Records:
* start *

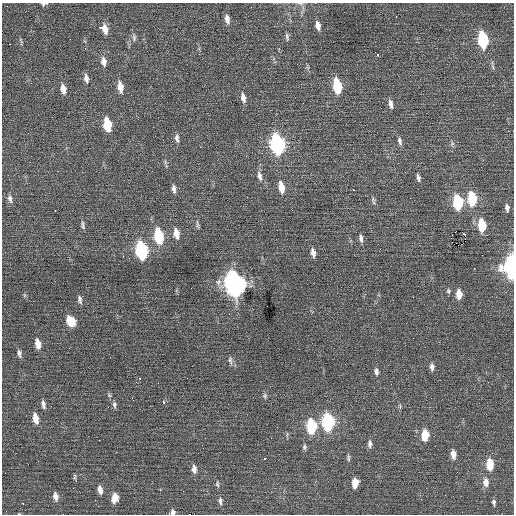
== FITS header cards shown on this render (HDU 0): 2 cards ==
NAXIS1  =                  512 / Axis length
NAXIS2  =                  512 / Axis length

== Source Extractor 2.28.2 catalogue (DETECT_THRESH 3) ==
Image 512 x 512 px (HDU 0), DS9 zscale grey, 1 PNG px = 1 image px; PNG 516 x 516 px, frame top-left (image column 1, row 512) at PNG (2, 3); no overlay
Background 0.196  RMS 0.85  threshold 2.56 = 3 sigma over >= 5 px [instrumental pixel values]
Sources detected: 108; all 108 listed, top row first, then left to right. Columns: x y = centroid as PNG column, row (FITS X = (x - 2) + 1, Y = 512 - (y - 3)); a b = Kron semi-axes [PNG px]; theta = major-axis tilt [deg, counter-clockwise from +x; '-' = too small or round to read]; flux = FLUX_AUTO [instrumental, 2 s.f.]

* end *

* REQUIREMENT:
Count the lines in the entries that contain the string "FITS" and give only the number.

* COMPLETE ANSWER:
2